__Passage given__
◆ ◆ ◆ ◆ ◆

It has always laid claim to Taiwan but has become more aggressive in pursuit of that claim since acquiring sovereignty over Hong Kong where it is now in the process of imposing the same totalitarian restrictions that apply to the citizens of the mainland People’s Republic. Internally, the regime has utilised modern technology to subject its minority populations like the Ugyhurs and any other potential dissenters to severe repression.

While Ireland in common with other western democracies has had since the 1960s a tiny Maoist fringe, now seemingly confined to the more pathetic extremes of retro republicanism, the Chinese state has little interest in such infantilism. Its ambitions here are loftier and by all accounts bearing fruit.

The Ireland China Institute was founded by former Labour MEP and European Union propagandist Brendan Halligan. It’s objectives include working to “raise the level of knowledge of China in Ireland with particular regard to China’s social and economic development and its role in international affairs”. If, however, you think this might include shining a light on detention camps, on police brutality and widespread civil rights abuses, on the beating down of democracy in Hong Kong, or the continued muscle flexing against Taiwan, you’d be sorely disappointed.

The formal launch of the Institute in October 2019 was co-hosted with the Department of Foreign Affairs and was attended by a range of political and business heavy hitters and addressed by the Chinese Ambassador He Xiangdong.

◆ ◆ ◆ ◆ ◆

__Entries__
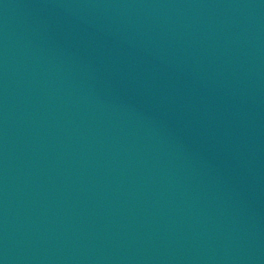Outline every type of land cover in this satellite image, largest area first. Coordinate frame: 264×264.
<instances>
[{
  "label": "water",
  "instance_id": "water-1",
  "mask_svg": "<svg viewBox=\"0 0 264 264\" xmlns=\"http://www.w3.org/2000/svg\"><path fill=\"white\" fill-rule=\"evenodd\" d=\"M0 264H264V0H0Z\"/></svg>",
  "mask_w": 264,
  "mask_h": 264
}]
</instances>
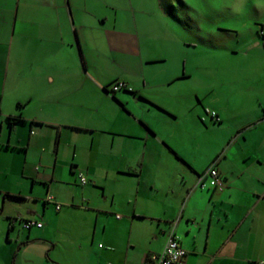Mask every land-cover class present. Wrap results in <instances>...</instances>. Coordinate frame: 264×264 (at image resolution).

◆ ◆ ◆ ◆ ◆

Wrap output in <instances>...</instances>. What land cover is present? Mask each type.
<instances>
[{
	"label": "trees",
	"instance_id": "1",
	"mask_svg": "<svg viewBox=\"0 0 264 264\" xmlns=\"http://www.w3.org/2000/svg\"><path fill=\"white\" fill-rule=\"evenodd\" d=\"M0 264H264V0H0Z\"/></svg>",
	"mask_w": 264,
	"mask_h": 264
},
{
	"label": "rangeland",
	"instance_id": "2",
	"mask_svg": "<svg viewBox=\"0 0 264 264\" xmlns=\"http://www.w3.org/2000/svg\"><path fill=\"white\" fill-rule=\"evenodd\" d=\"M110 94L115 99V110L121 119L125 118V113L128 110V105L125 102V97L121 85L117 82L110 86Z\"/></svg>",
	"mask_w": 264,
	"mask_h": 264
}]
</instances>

◆ ◆ ◆ ◆ ◆

__Task instructions__
(a) According to the passage on China and Ireland, why does the Chinese state have little interest in Ireland's Maoist fringe? Answer in one to three sentences.
(b) Say whether each statement agrees with the passage on China and Ireland. Answer yes or no for each, and quote the deciding words.
(i) Brendan Halligan founded the Ireland China Institute.
(ii) The Institute's formal launch in October 2019 was held without any government department.
(iii) Ireland has had a small Maoist fringe since the 1960s.
(c) Summarize the passage on China and Ireland in two sentences.

__Responses in order__
(a) The passage calls that fringe "infantilism" and says the Chinese state's ambitions in Ireland are loftier. It adds that, by all accounts, those ambitions are bearing fruit.

(b)
(i) Yes: "The Ireland China Institute was founded by former Labour MEP and European Union propagandist Brendan Halligan."
(ii) No: "co-hosted with the Department of Foreign Affairs"
(iii) Yes: "has had since the 1960s a tiny Maoist fringe"

(c) The passage says China has pressed its claim to Taiwan more aggressively since taking sovereignty over Hong Kong, where it is imposing mainland-style restrictions, and that it uses modern technology to repress minorities such as the Uyghurs and other potential dissenters. It argues that China's loftier ambitions in Ireland are bearing fruit through the Ireland China Institute, whose stated aim of raising knowledge of China leaves out these abuses and whose 2019 launch was co-hosted with the Department of Foreign Affairs and addressed by the Chinese Ambassador.